Iron is not the only nutritional deficiency that may result in anaemia. A short-age of some vitamins, especially vitamin B12 and folic acid, is essential for the efficient production of red blood cells. B12 is found in meat and dairy products and is stored in the liver once it has been eaten. If people have been eating a regular well- balanced diet, their livers will hold stores of B12 that will last for five years. Poverty in many parts of the world is such that famine, or near famine, has continued for more than five years and B12 deficiency may be a problem. Its absorption may also be affected by heavy alcohol intake or from a wide variety of intestinal diseases. Like-wise the production of the intrinsic factor by the stomach wall, which enables B12 to be absorbed, may be in short supply either from some genetic fault or an autoimmune disease, pernicious anaemia. Folic acid is also found in green vegetables, cereals and offal, particularly liver, but is not stored for long periods in the human body after absorption.
One form of anaemia that is common in many parts of the world, is the iron deficiency anaemia of infancy. Breast milk offers a better supply of iron than cow’s milk or baby formula milk. If babies are fed on the bottle, and are not given other iron-containing foods, many will be anaemic – likewise babies who have been weaned too early onto fruit juices or other sugary concoctions, so that the baby doesn’t have a balanced diet rich in different flavours and textures between the ages of six and ten months. These babies are also liable to suffer from malnutrition. In one-inner city hospital the two predominant groups in the malnutrition clinic are children from the intellectual muesli-eating classes and those of harried and poor immigrants.
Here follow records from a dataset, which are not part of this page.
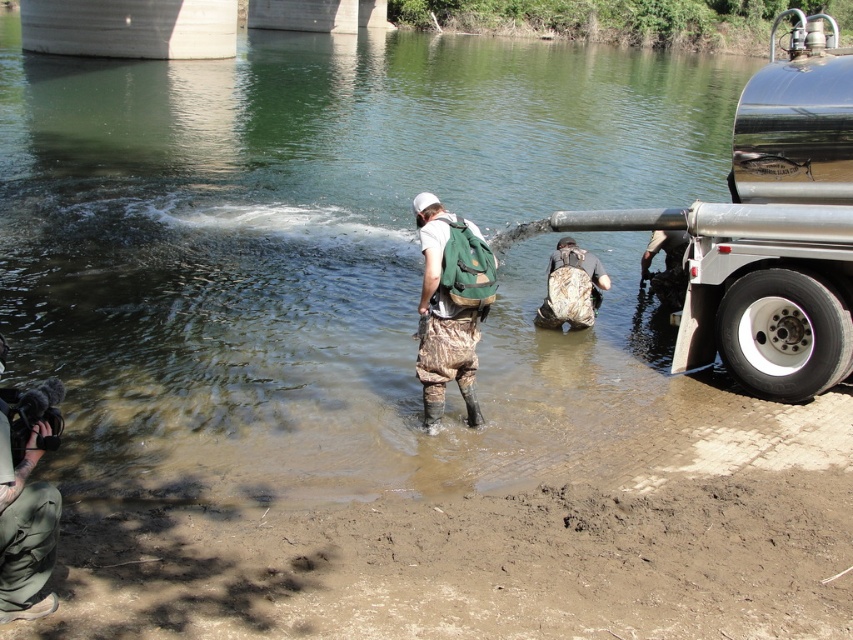
You are standing at the origin point of the coordinate system. There is a camouflage pants at center located at point [450,305]. If you want to walk towards the camouflage pants at center, in which direction should you move?

To reach the camouflage pants at center located at point [450,305] from the origin, you should move in the direction of the coordinates increasing in both the x and y axes since the point is in the positive quadrant relative to the origin.

Consider the image. You are a hiker who has just arrived at the riverbank. You see the shiny metallic trailer truck at right and the camouflage fabric backpack at center. Which object is closer to you?

The shiny metallic trailer truck at right is closer to you because it is in front of the camouflage fabric backpack at center.

Based on the scene description, what is the 2D coordinate of the brown muddy ground at lower left?

The brown muddy ground at lower left is located at the 2D coordinate point of (x=473, y=564).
It is now possible to buy better balanced iron-fortified formulas, but these won’t be universally available due to financial considerations either in this country or in the developing world.
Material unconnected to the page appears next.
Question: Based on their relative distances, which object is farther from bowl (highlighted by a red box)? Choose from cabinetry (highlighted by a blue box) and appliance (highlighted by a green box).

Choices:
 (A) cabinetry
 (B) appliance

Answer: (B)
As well as the ten to 15 per cent of women of reproductive age who suffer from anaemia in the UK, four out of 100 non-menstruating women and one in 100 men have low iron levels.
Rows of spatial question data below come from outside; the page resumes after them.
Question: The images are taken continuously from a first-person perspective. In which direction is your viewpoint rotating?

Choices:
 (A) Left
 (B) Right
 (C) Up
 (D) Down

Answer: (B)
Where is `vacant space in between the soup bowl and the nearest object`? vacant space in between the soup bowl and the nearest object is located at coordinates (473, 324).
In adults, the symptoms of anaemia are often initially so vague as not to be noticed. They may at this stage cause no more than a feeling of listlessness and general malaise. As the anaemia deepens the symptoms may become more obvious and the patient and those around them will notice tiredness, breathlessness, loss of energy, palpitations, and some-times strange cravings for unusual foods. Among these cravings is that for ice. It is remarkable to witness this in African children who have probably had a low protein diet for years and as a result have iron deficiency anaemia. They clamour as vigorously for ice cubes as western children beg for Smarties or jelly babies.
Persistent anaemia causes sores, sparse hair, brittle flattened nails, palour and general debility. There are many causes of haemolytic anaemia, the anaemias in which the blood cells are broken down too quickly. Other conditions may result in a plastic anaemia – a failure of the bone factory in bone marrow to keep its production lines flowing.
Two diseases associated with anaemia and found in many parts of the developing world and in the western world where there has been immigration, are thalassaemia and sickle cell anaemia. Both can have a savage effect on life expectancy, and need skilled treatment.